To capture the deformation characteristics of the honeycombs, we utilised a DSLR camera (Nikon D5300) to record videos at a resolution of 256 × 112 pixels, operating at a frame rate ranging from 40 to 50 μs per frame. The specifics of the dimensions, crosshead speed, and the ASTM standard adhered to for testing both bulk and cellular samples are outlined in Table 1. We manufactured and tested three samples for each configuration to ensure that the measurements are consistent and reliable.

3. Results and discussion

3.1. Effect of cell topology on in-plane compressive response

3.1.1. Mechanical response and energy absorption characteristics

Figure 2(a) shows typical stress–strain curves acquired from in-plane compression experiments performed on CF/PA12 elementary (hexagonal and re-entrant) and hybrid honeycombs. Here, the stress σ was obtained by dividing the measured force (F) by the projected area (A_p) of the sample (40 × 23 mm²), $\sigma =F/A_p$, while the strain ϵ is defined as the ratio of the measured cross-head displacement (δ) over the initial sample height (h = 35 mm), $\epsilon =\delta /h$. The stress–strain curves are accompanied by selected photographs (see Figure 2(b)) that display frontal perspectives of the deformation at different stages of loading. The quasi-static compression responses of the three cellular structures exhibit similar patterns. In all cases, the stress–strain curve shows an initial peak followed by a plateau, culminating in a rapid ascent attributed to densification.

::::::

### List of tasks
**1)** In the honeycomb compression text, what initial sample height was used to calculate strain?
**2)** List the successive features that the honeycomb compression text gives for the stress–strain curve of all three cellular structures.
**3)** Extend the honeycomb compression text, beginning after its final sentence.
The records are separate material with no connection to the honeycomb compression text.

::::::

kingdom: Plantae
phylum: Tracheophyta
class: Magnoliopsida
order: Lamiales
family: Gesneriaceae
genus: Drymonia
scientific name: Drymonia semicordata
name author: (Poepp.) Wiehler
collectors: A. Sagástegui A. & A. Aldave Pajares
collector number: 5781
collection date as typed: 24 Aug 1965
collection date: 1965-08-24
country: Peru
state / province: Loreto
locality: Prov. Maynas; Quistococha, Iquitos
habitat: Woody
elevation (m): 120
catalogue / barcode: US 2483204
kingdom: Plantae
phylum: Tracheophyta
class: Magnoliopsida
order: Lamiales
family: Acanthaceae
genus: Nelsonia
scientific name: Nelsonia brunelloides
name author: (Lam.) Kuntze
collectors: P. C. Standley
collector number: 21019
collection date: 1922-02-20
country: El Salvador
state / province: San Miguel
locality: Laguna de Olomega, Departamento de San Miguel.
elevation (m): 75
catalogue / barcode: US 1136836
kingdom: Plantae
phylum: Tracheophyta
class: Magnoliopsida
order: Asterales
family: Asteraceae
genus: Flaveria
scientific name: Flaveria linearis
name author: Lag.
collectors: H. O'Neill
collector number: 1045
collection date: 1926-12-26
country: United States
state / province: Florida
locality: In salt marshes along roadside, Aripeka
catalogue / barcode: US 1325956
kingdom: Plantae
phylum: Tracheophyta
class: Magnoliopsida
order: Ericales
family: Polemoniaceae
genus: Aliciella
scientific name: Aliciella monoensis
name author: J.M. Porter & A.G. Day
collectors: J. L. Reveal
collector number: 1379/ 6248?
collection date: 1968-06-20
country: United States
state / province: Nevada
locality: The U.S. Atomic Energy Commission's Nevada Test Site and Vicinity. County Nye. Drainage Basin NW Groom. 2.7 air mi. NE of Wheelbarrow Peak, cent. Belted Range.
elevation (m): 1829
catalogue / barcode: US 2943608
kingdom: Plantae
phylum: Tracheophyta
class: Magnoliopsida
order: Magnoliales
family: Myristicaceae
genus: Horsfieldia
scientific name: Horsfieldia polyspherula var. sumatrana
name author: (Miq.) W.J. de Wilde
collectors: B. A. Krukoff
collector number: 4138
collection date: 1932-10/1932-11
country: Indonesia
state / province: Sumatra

::::::

### Answers for the exercise
**1)** 35 mm

**2)** An initial peak, a plateau, and a rapid ascent attributed to densification.

**3)**
Herein, several metrics are employed to assess the compression performance of the honeycomb structures; these encompass elastic modulus, initial collapse stress, densification strain and absorbed energy. The absorbed energy (E_a) was calculated through an integration procedure [28]: (2) $E_a=V{\int }_0^{{\epsilon }_d}\sigma (\epsilon )\mathrm{d\epsilon }$(2) where V is the volume enclosing the boundaries of the sample (40 × 35 × 23 mm³), and ${\epsilon }_d$ is the densification strain. In line with previous studies (see e.g. [50]), ${\epsilon }_d$was taken as the strain where the energy absorption efficiency $\eta (\epsilon )$ attains a global maximum (see Figure S4, Supplementary Material), where $\eta (\epsilon )$ is defined as (3) $\eta (\epsilon )={\displaystyle \frac{{\int }_0^{\epsilon }\mathrm{\sigma d\epsilon }}{{\sigma }_{\max }\epsilon }.}$(3) Here, $\sigma$ is the compressive stress induced in the honeycomb at a strain ϵ, and ${\sigma }_{\max }$ is the peak compressive stress within the strain range [0, ϵ].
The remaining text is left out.